Error in lm.wfit(x, y, w, method = "qr") : incompatible dimensions
In addition: Warning message:
In multRepl(X.old[misspat == npat, , drop = FALSE], label = NA,  :
  Column no. 2 containing >99.2% zeros/unobserved values found (see arguments z.warning and z.delete. Check out with zPatterns()).
Column no. 3 containing >99.2% zeros/unobserved values found (see arguments z.warning and z.delete. Check out with zPatterns()).
Column no. 4 containing >99.2% zeros/unobserved values found (see arguments z.warning and z.delete. Check out with zPatterns()).
Column no. 5 containing >99.2% zeros/unobserved values found (see arguments z.warning and z.delete. Check out with zPatterns()).
Column no. 6 containing >99.2% zeros/unobserved values found (see arguments z.warning and z.delete. Check out with zPatterns()).
Column no. 7 containing >99.2% zeros/unobserved values found (see arguments z.warning and z.delete. Check out with zPatterns()).
Column no. 8 containing >99.2% zeros/unobserved values found (see arguments z.warning and z.delete. Check out with zPatterns()).
Column no. 9 containing >99.2% zeros/unobserved values found (see arguments z.warning and z.delet [... truncated]

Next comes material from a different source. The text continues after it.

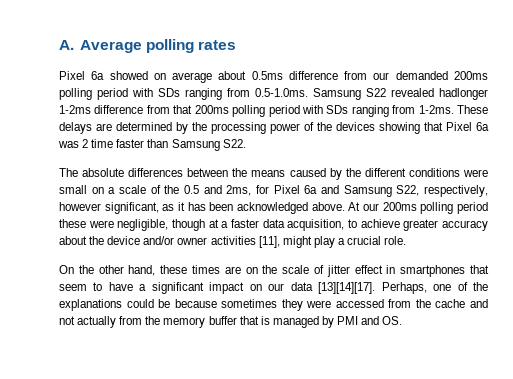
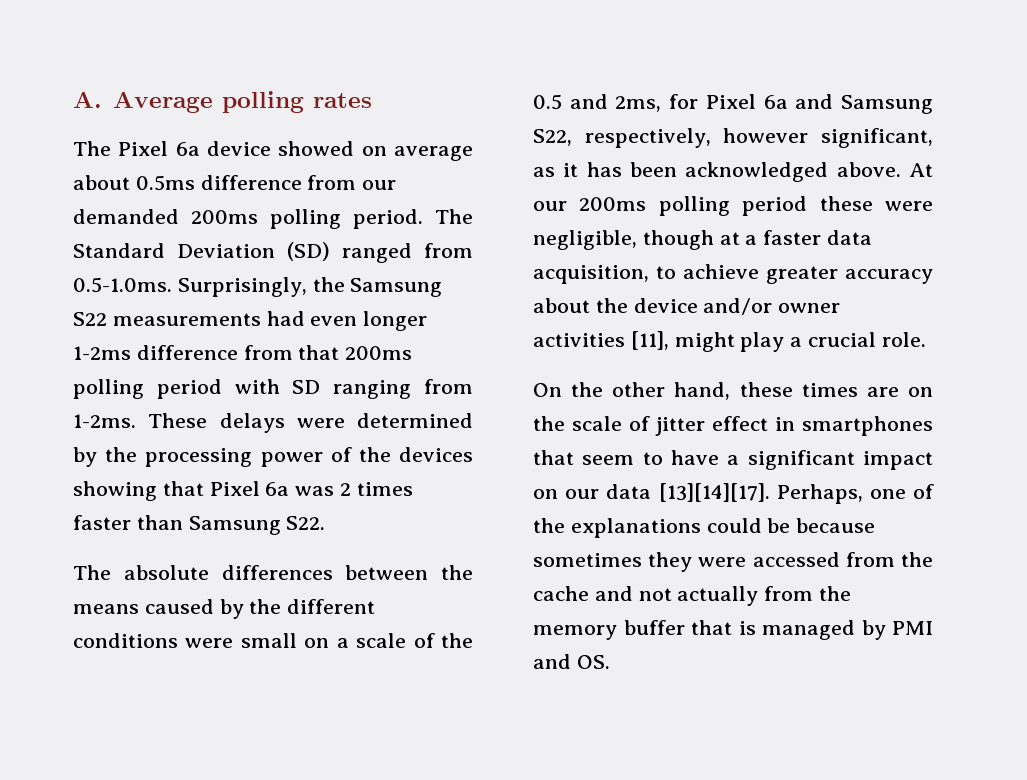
[59,71,105,80] Pixel 6a -> [73,141,271,156] The Pixel 6a device
[97,88,488,100] period with SDs ranging from 0.5-1.0ms. Samsung S22 revealed hadlonger -> [353,209,473,229] [73,242,473,263] [73,277,443,297] [73,311,428,331] period. The Standard Deviation (SD) ranged from 0.5-1.0ms. Surprisingly, the Samsung S22 measurements had even longer
[326,105,349,114] SDs -> [292,380,321,394] SD
[96,123,112,131] are -> [296,418,345,428] were
[91,139,114,148] time -> [356,482,413,496] times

@ken1th, probably so. As said, given those columns containing so many zeros in your data set, operations based on conditional expectations are probably facing some numerical issues at some point and making the routine fail. Apparently a zero matrix is produced at some point. If you insist in getting those imputed, one of the column-by-column procedures would probably survive technically.

Thanks for your reply, @Japal ! I guess we may just group some variables together to reduce the proportion of zeros.

Yes, a meaning amalgamation of variables may be a way out and I would recommend you to consider this.